Jennifer Fratesi

Personal information
- Full name: Jennifer Fratesi
- Nickname: Champ
- National team: Canada
- Born: April 20, 1984 (age 42) Sault Ste. Marie, Ontario
- Height: 1.75 m (5 ft 9 in)
- Weight: 64 kg (141 lb)

Sport
- Sport: Swimming
- Strokes: Backstroke, butterfly
- Club: Region of Waterloo Swim Club, Kitchener-Waterloo Swimming Centre, Sault Ste Marie Aquatics Club

Medal record
Women's swimming
Representing Canada
Pan Pacific Championships
| Bronze medal – third place | 2002 Yokohama | 200 m backstroke |

= Jennifer Fratesi =

Canadian swimmer (born 1984)

Jennifer Fratesi (born April 20, 1984) is a Canadian former competitive swimmer who specialized in backstroke events. Fratesi set a Canadian record of 2:11.16 in the 200-metre backstroke at the 2001 FINA World Championships in Fukuoka, Japan, placing 4th in the world. This national record would last nearly a decade, one of the oldest in the country. Fratesi grew up in Sault Ste. Marie Ontario swimming for the Sault Ste Marie Aquatics club until age 15, then relocated to the national swim center in Waterloo Ontario. She saw an immediate drop in her times here under the direction of Bud McAllister, an American born coach. Fratesi went on to win 1 gold, 1 silver and 2 bronze at the Junior Olympics in Sydney, Australia and won 10 national senior titles in her career.
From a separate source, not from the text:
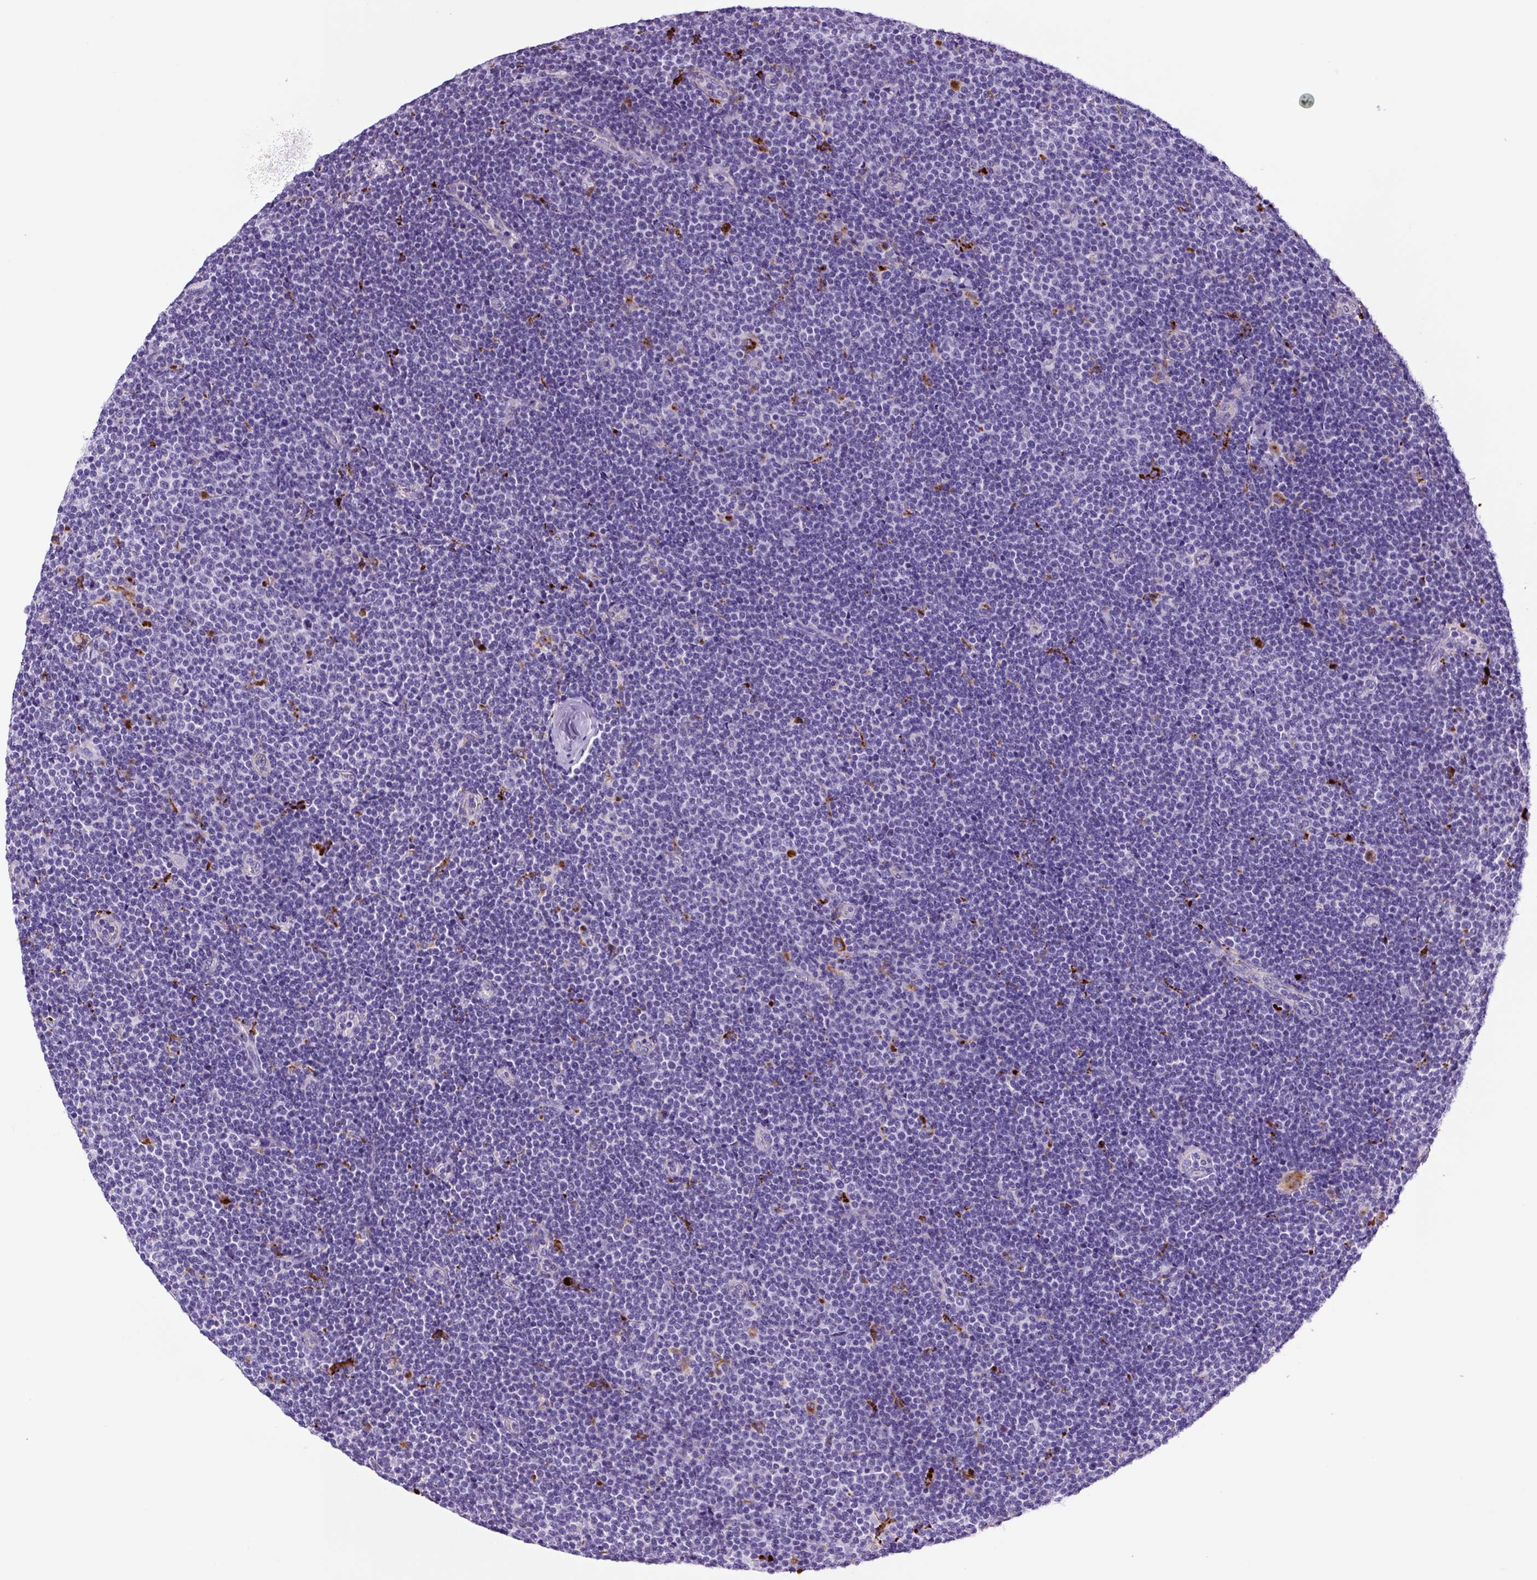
{"staining": {"intensity": "negative", "quantity": "none", "location": "none"}, "tissue": "lymphoma", "cell_type": "Tumor cells", "image_type": "cancer", "snomed": [{"axis": "morphology", "description": "Malignant lymphoma, non-Hodgkin's type, Low grade"}, {"axis": "topography", "description": "Lymph node"}], "caption": "Immunohistochemical staining of human lymphoma exhibits no significant positivity in tumor cells. (DAB IHC visualized using brightfield microscopy, high magnification).", "gene": "LCN10", "patient": {"sex": "male", "age": 48}}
Fratesi qualified for the women's 200-metre backstroke at the 2004 Summer Olympics in Athens, by attaining an A-standard entry time of 2:12.36 from the 2003 FINA World Championships in Barcelona, Spain. During the Olympics morning's preliminary heats, Fratesi recorded the overall sixth fastest time of 2:13.00 to advance to the semifinals. On the evening session, she missed out of the next day's final by two hundredths of a second (0.02) behind British swimmer and world champion Katy Sexton, lowering her Olympic time to 2:12.64. Fratesi also teamed up with Erin Gammel, Lauren van Oosten and Brittany Reimer for the women's 4x100-metre medley relay. Swimming the butterfly third leg, Fratesi recorded a time of 1:01.60, and the Canadian team went on to finish the second heat in sixth place, in a total time of 4:09.84.

Jennifer retired from swimming shortly after the 2004 Olympics to concentrate on her studies. She earned her MD at the University of Ottawa and specialized in radiology. She has additional training in thoracics and specializes in diagnosing lung cancer and lung infections. She was inducted into the Ontario swim hall of fame in 2016 and obtained the highest honor, the medal of merit in her hometown.